Rafael Marco de Lucas rmarco@ifca.unican.es
Thu, 08 Jun 2006 16:21:14 +0200

This is a multi-part message in MIME format.

Content-type: text/plain; charset=us-ascii
Content-transfer-encoding: 7BIT
Content-disposition: inline

I think i have more or less the same problem...
i would like to recover a ton of files from some big afs caches...

is there any easy way like copy the cache into a new AFS server ?

if some tool development for it make sense maybe i would be
able to dedicate some time on it, but i would need a lot of help
since i never had a look inside openafs code,
(it could help for many afs server hardware disaster with lost of data)

i would thank any comment about it,


Content-type: text/plain; charset=ISO-8859-1
Content-transfer-encoding: 7BIT

The cache does not store files it contains blocks.  There is no
guarantee that a file will be entirely contained in the cache.

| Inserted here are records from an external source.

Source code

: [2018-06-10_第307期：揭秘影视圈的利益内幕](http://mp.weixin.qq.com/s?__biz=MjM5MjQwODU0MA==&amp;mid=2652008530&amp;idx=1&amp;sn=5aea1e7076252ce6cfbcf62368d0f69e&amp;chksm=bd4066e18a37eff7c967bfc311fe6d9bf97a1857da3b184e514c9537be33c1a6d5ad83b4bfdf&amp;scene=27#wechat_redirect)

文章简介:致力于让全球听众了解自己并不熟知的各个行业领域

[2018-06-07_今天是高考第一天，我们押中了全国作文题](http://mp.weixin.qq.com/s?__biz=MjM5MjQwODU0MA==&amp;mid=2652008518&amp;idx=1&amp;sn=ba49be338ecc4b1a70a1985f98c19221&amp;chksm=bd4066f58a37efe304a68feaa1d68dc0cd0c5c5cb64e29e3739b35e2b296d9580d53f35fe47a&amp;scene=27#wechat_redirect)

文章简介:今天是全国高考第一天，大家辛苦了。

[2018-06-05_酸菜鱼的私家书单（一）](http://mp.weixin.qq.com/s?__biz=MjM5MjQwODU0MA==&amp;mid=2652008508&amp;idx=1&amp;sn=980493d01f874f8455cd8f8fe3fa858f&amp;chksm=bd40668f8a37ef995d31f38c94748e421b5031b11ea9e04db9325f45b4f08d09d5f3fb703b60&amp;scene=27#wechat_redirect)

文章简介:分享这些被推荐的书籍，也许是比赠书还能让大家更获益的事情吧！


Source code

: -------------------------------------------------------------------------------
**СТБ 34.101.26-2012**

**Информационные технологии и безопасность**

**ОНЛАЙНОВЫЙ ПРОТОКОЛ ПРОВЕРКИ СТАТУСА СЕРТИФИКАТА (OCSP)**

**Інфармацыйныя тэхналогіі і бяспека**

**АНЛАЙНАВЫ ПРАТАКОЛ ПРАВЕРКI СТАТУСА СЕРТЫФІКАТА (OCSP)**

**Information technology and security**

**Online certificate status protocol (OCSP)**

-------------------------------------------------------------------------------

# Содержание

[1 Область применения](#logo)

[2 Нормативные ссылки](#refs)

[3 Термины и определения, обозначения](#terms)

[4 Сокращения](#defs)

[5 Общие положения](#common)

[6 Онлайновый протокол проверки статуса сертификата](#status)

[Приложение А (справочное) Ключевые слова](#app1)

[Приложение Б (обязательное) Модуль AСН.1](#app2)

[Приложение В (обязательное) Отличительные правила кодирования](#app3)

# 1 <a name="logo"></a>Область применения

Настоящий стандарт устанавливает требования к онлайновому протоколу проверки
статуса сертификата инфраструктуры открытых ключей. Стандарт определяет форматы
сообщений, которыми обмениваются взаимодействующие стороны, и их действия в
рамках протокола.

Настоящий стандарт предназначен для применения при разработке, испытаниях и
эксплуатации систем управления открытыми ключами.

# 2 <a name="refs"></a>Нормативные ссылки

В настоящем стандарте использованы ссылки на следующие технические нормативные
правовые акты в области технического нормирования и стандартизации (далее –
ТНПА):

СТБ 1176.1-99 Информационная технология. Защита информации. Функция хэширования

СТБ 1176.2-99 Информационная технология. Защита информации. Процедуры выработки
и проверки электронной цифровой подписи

You do not specify which OS you are using.  On Windows the cache
file is simply a paging file for dedicated virtual memory.  Assuming
the afsd_service.exe is shut down cleanly it would be possible to
write code that could walk the contents of the cache to piece together
the blocks of the file that exist.  However, no such tools currently
exist.  The tool would have to be able to determine the cell, volume,
vnode, and unique values for the file in order to find the correct
stat cache entry and data buffers.

Jeffrey Altman

David Bear wrote:
> We have one room in one building that on occasion has some very
> strange network disruption. It last about 8 minutes. When it clears
> everything works fine.
> The problem is that if someone has a file stored in an afs server open
> on their client, AND they perform a save when the network has its
> tantrum, the file is corrupted; either truncated to 0 bytes or filled
> with garbage.
> Is there any possible way to recover a file like this from the local
> cache manager? I assume the local machine would commit some form of
> the file to the local disk -- stored by the cache manager and then
> actual write to the network would happen later. 
> Of course we are trying to troubleshoot the network -- but at this
> university that's not something that happens very fast... especially
> when the problem is only intermittent.